Le niveau d’activité des trieurs dépend en fait de deux facteurs : la météo et la qualité de la récolte, et les cours des céréales. « Quand le prix du blé est correct, les agriculteurs se disent qu’ils préfèrent sécuriser leurs semis avec des semences certifiées. Ils ont le même raisonnement quand la qualité de la récolte est moindre. » Par contre, un prix plus bas des céréales, et donc des revenus moindres, de même qu’une bonne qualité à la récolte, incitent les producteurs à recourir à la semence de ferme.

Les trieurs avancent aussi l’argument du coût. Pour un blé, « la semence de ferme triée à façon revient 30 ou 40 % moins cher qu’une semence certifiée. Et jusqu’à 70 % de moins pour la féverole ».

Les trieurs l’assurent : « nous sommes en mesure de répondre de mieux en mieux aux attentes des agriculteurs qui souhaitent utiliser leurs semences. » Les membres du Staff ne manquent pas d’arguments pour booster leur activité. « Nous proposons un service à la carte aux agriculteurs. Le premier contact téléphonique permet de savoir ce que souhaite le client ».

A la demande, le trieur à façon peut traiter les grains avec le ou les produits demandés. « Les producteurs choisissent les variétés et les traitements adéquats en fonction des contraintes agronomiques et pédoclimatiques de chaque parcelle. »

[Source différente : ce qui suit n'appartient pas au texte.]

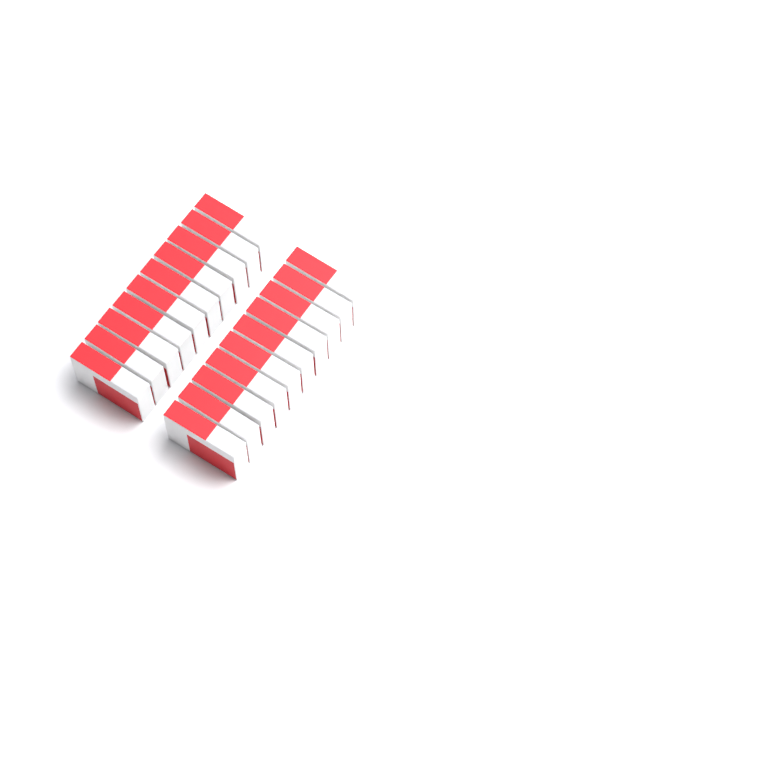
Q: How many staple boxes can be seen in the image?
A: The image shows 20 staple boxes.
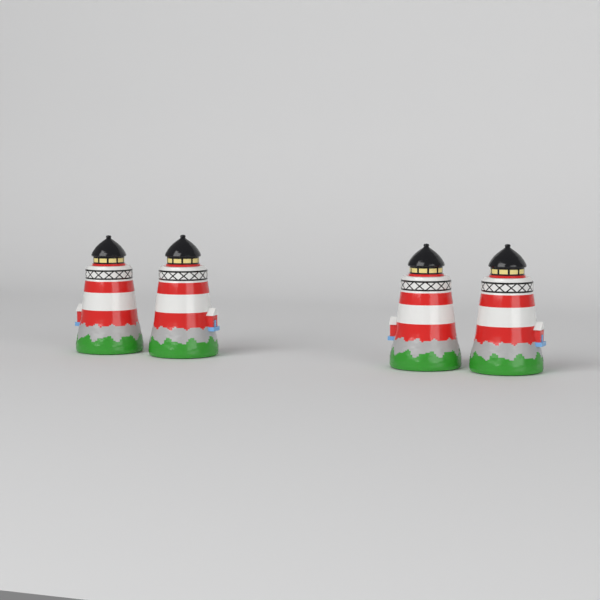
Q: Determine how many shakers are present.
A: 4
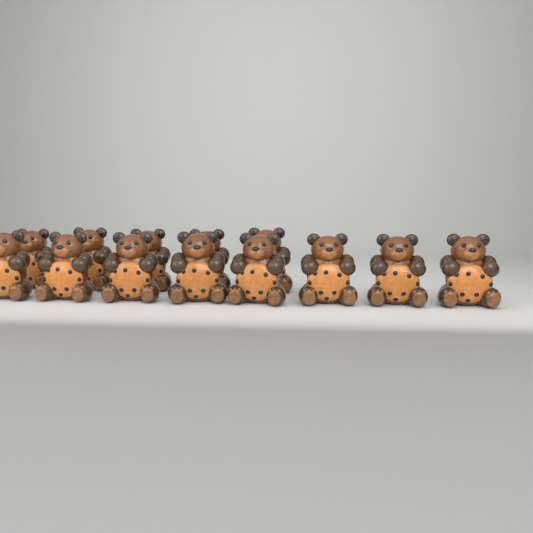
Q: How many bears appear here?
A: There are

Par ailleurs, 12,4 % des agriculteurs procèdent à des mélanges variétaux pour mieux gérer les risques parasitaires et climatiques. « En répondant aux attentes des clients, nous contribuons à la réduction des produits phytosanitaires, argumente encore Sylvain Ducroquet. Des entreprises de biocontrôle commencent à nous solliciter pour mettre en place des essais. »

Douce sortie de la clandestinité

Pour répondre à l’exigence des producteurs, les machines de triage se sont modernisées et automatisées. « L’injection directe, permettant de ne plus toucher au produit, se généralise rapidement. Quasiment toutes les machines calculent aussi le poids des mille grains ». Les machines devraient encore se moderniser dans les années à venir. « Nous pourrons à l’avenir gérer les lots par QR codes sur les big-bags, facturer directement sur le chantier et gérer nos machines sur tablette. »

La professionnalisation de la filière revendiquée par le Staff va aussi de paire avec la reconnaissance du secteur depuis la mise en œuvre de la loi sur les certificats d’obtention végétale en 2011. « Cette loi a légitimé notre filière et notre métier. Nous sommes, en quelque sorte, sortis de la clandestinité ».